■ Information given:
--
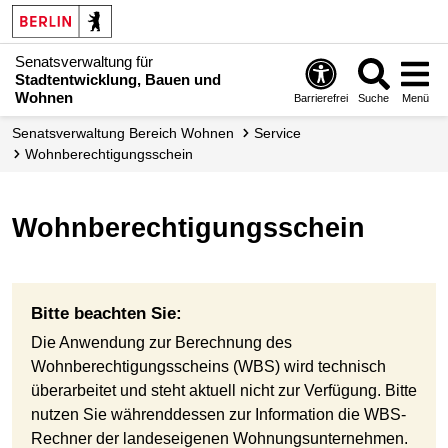
Senatsverwaltung für
Stadtentwicklung, Bauen und
Wohnen
Barrierefrei
Suche
Menü
Senats­verwaltung Bereich Wohnen
Service
Wohnberechtigungsschein
Wohnberechtigungsschein
Bitte beachten Sie:
Die Anwendung zur Berechnung des
Wohnberechtigungsscheins (WBS) wird technisch
überarbeitet und steht aktuell nicht zur Verfügung. Bitte
nutzen Sie währenddessen zur Information die WBS-
Rechner der landeseigenen Wohnungsunternehmen.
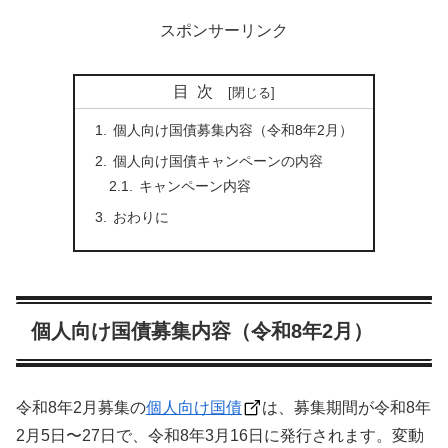
スポンサーリンク
目次
個人向け国債募集内容（令和8年2月）
個人向け国債キャンペーンの内容
キャンペーン内容
おわりに
個人向け国債募集内容（令和8年2月）
令和8年2月募集の
個人向け国債
は、募集期間が令和8年
2月5日〜27日で、令和8年3月16日に発行されます。変動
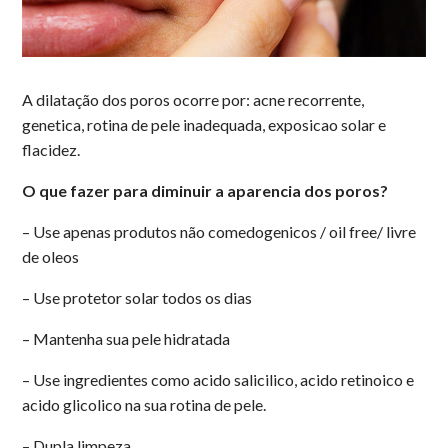
A dilatação dos poros ocorre por: acne recorrente,
genetica, rotina de pele inadequada, exposicao solar e
flacidez.
O
que fazer para diminuir a aparencia dos poros?
– Use apenas produtos não comedogenicos / oil free/ livre
de oleos
–
Use protetor solar todos os dias
– Mantenha sua pele hidratada
– Use ingredientes como acido salicilico, acido retinoico e
acido glicolico na sua rotina de pele.
– Dupla limpeza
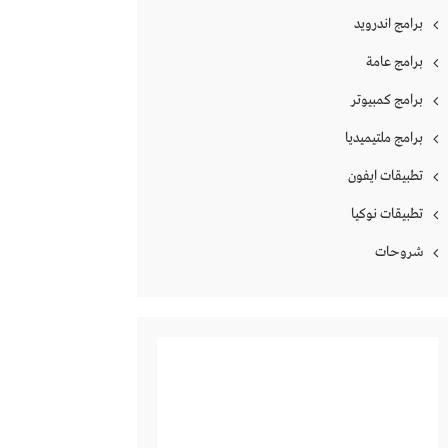
برامج اندرويد
برامج عامة
برامج كمبيوتر
برامج ملتيميديا
تطبيقات ايفون
تطبيقات نوكيا
شروحات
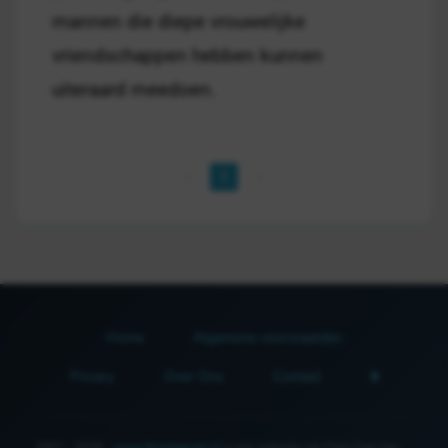
mannen die diepe vrouwelijke
vriendschappen hebben kunnen
uiteraard meedoen.
1
Home
Algemene voorwaarden
Privacy
Over Ons
Contact
2007 - 2026 -
www.fijnedagvan.nl
is een website van Fijne Dag Van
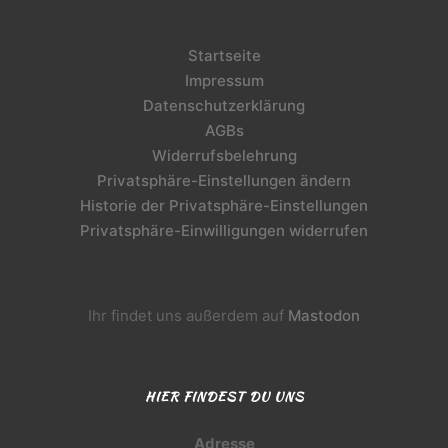
Startseite
Impressum
Datenschutzerklärung
AGBs
Widerrufsbelehrung
Privatsphäre-Einstellungen ändern
Historie der Privatsphäre-Einstellungen
Privatsphäre-Einwilligungen widerrufen
Ihr findet uns außerdem auf
Mastodon
HIER FINDEST DU UNS
Adresse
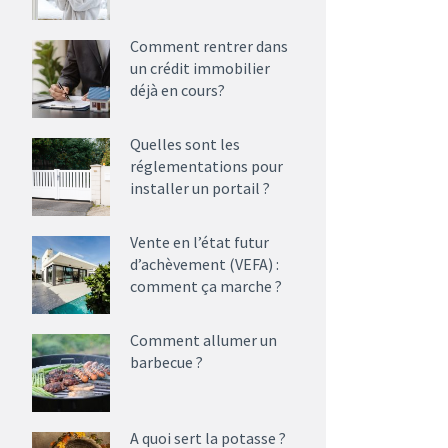
Comment rentrer dans
un crédit immobilier
déjà en cours?
Quelles sont les
réglementations pour
installer un portail ?
Vente en l’état futur
d’achèvement (VEFA) :
comment ça marche ?
Comment allumer un
barbecue ?
A quoi sert la potasse ?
--
■ What the task asks: Starting with the line that holds "is een website van Fijne Dag Van", copy every line exactly through the final line of the material, but skip the pictures.

■ Reply to the exercise:
is een website van Fijne Dag Van
Startseite
Impressum
Datenschutzerklärung
AGBs
Widerrufsbelehrung
Privatsphäre-Einstellungen ändern
Historie der Privatsphäre-Einstellungen
Privatsphäre-Einwilligungen widerrufen
Ihr findet uns außerdem auf
Mastodon
HIER FINDEST DU UNS
Adresse
Comment rentrer dans
un crédit immobilier
déjà en cours?
Quelles sont les
réglementations pour
installer un portail ?
Vente en l’état futur
d’achèvement (VEFA) :
comment ça marche ?
Comment allumer un
barbecue ?
A quoi sert la potasse ?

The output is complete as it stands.